Member of the Wisconsin State Assembly
- In office January 11, 1905 – January 9, 1907
- Preceded by: Joseph Martin
- Succeeded by: Wallace S. Hager
- Constituency: Brown 2nd district
- In office January 12, 1881 – January 11, 1882
- Preceded by: Chester G. Wilcox
- Succeeded by: Patrick Henry Moran
- Constituency: Brown 3rd district

Personal details
- Born: April 6, 1842 County Kerry, Ireland
- Died: August 7, 1927 (aged 85) Cato, Wisconsin, U.S.
- Party: Republican
- Occupation: Farmer

= Maurice B. Brennan =

American politician

Maurice B. Brennan (April 6, 1842 – August 7, 1927) was an Irish American immigrant, politician and farmer.

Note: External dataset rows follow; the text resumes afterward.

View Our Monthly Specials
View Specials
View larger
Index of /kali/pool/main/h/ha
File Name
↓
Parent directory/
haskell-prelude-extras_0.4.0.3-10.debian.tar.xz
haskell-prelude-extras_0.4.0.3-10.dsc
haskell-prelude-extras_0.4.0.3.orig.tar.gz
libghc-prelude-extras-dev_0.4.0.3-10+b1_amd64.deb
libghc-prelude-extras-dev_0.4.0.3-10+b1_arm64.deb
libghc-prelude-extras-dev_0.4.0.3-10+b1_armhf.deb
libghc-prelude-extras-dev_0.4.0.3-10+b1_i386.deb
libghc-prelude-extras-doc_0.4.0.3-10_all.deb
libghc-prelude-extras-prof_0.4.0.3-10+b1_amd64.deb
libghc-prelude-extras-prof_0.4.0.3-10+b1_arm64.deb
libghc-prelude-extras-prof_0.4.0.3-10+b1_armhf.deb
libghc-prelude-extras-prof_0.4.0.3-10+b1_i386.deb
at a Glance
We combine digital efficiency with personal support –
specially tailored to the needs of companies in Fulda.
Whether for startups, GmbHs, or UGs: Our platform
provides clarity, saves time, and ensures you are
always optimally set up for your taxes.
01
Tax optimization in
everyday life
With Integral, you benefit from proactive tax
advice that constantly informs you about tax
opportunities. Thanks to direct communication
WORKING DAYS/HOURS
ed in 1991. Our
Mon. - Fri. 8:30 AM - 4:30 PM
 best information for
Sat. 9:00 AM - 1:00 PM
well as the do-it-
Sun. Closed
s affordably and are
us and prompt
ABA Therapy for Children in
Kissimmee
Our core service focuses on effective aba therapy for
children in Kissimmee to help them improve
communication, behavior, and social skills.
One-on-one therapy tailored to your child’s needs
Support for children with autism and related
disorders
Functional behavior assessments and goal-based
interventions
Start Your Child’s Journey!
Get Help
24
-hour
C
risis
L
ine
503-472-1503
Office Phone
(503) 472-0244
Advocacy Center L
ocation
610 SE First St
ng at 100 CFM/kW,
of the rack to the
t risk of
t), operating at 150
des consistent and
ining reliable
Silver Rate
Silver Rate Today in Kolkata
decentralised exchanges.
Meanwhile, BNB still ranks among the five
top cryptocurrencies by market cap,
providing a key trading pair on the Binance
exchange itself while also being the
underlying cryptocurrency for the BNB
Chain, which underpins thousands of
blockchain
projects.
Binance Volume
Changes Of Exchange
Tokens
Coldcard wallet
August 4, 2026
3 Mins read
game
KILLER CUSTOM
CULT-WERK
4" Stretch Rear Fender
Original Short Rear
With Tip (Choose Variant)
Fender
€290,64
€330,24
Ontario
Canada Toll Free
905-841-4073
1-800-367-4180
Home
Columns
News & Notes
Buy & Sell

Born in County Kerry, Ireland, Brennan emigrated with his parents to the United States in 1848, initially settling in Springfield, Massachusetts. In 1852, Brennan and his family settled in the town of Morrison, Brown County, Wisconsin. Brennan was a livestock dealer and farmer. Brennan served as assessor of the town of Morrison. In 1881 and 1905, Brennan served in the Wisconsin State Assembly as a Republican. Brennan died at the home of his daughter in Cato, Manitowoc County, Wisconsin, where he had been living.